1961 Winner of the Oklahoma Writing Award.
1961 Winner of the Spur Award for Best Western Novel.
1961 Winner of the Levi Strauss Golden Saddleman Award for Best Western Writing.
Colonel Ranald MacKenzie is a good commander. He and his men have a reputation for achieving victory against incredible odds, but right now he needs every able-bodied man for action over the border and can’t spare anyone for another vital mission he needs performed. So he calls in Lt. William Baldwin from sick leave and gives him an impossible assignment: lead 300 Comanche captives to Fort Sill, a harrowing, four-hundred mile journey through territory where hundreds of Comanches are still free and can be counted on to conduct a running fight every inch of the way. Not only that, but Baldwin will have to defend his prisoners against white attack, too — from rabid, Indian-hating settlers to whom the only good Indian was a dead one. As if that wasn’t difficult enough, MacKenzie can only assign Baldwin a single platoon of men to protect his captives. And not just any platoon, but one made up of tarnished men barred from active duty. It’s a journey to hell and Baldwin is willing to lead it.
Fred Grove received the 1961 Western Heritage Award from the National Cowboy Hall of Fame. He spent several years as a newspaper reporter in Oklahoma and Texas before becoming a full-time western novelist.

| PROBLEMS TO SOLVE |
a – List every award named in the book description.
b – Copy the book description between "1961 Winner of the Oklahoma" and "Best Western Writing.", inclusive.

| GIVEN RECORDS |

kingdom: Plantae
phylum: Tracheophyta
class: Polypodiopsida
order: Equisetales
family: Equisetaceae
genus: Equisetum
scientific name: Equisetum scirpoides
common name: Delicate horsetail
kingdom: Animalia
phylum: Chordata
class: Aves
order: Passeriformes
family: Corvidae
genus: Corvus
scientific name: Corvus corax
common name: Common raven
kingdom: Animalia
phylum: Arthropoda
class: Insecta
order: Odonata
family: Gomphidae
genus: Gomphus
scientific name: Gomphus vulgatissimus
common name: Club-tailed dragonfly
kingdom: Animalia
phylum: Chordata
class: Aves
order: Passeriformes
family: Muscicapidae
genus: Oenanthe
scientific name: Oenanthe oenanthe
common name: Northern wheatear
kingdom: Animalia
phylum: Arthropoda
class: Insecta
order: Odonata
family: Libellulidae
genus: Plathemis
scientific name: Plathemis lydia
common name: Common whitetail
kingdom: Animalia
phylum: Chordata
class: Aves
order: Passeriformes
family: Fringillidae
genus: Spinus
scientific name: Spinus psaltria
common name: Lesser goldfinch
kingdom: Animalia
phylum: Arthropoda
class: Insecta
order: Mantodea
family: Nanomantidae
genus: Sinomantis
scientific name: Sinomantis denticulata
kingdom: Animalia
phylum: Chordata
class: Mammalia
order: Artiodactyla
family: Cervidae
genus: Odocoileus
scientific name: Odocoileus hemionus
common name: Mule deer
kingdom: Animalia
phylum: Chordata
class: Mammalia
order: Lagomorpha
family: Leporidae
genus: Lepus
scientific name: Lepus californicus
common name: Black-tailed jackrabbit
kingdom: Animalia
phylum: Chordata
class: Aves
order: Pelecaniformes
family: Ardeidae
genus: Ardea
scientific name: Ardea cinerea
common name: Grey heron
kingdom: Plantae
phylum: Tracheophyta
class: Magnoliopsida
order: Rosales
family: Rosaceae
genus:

| ANSWER SECTION |
a –
Oklahoma Writing Award
Spur Award for Best Western Novel
Levi Strauss Golden Saddleman Award for Best Western Writing
Western Heritage Award

b –
1961 Winner of the Oklahoma Writing Award.
1961 Winner of the Spur Award for Best Western Novel.
1961 Winner of the Levi Strauss Golden Saddleman Award for Best Western Writing.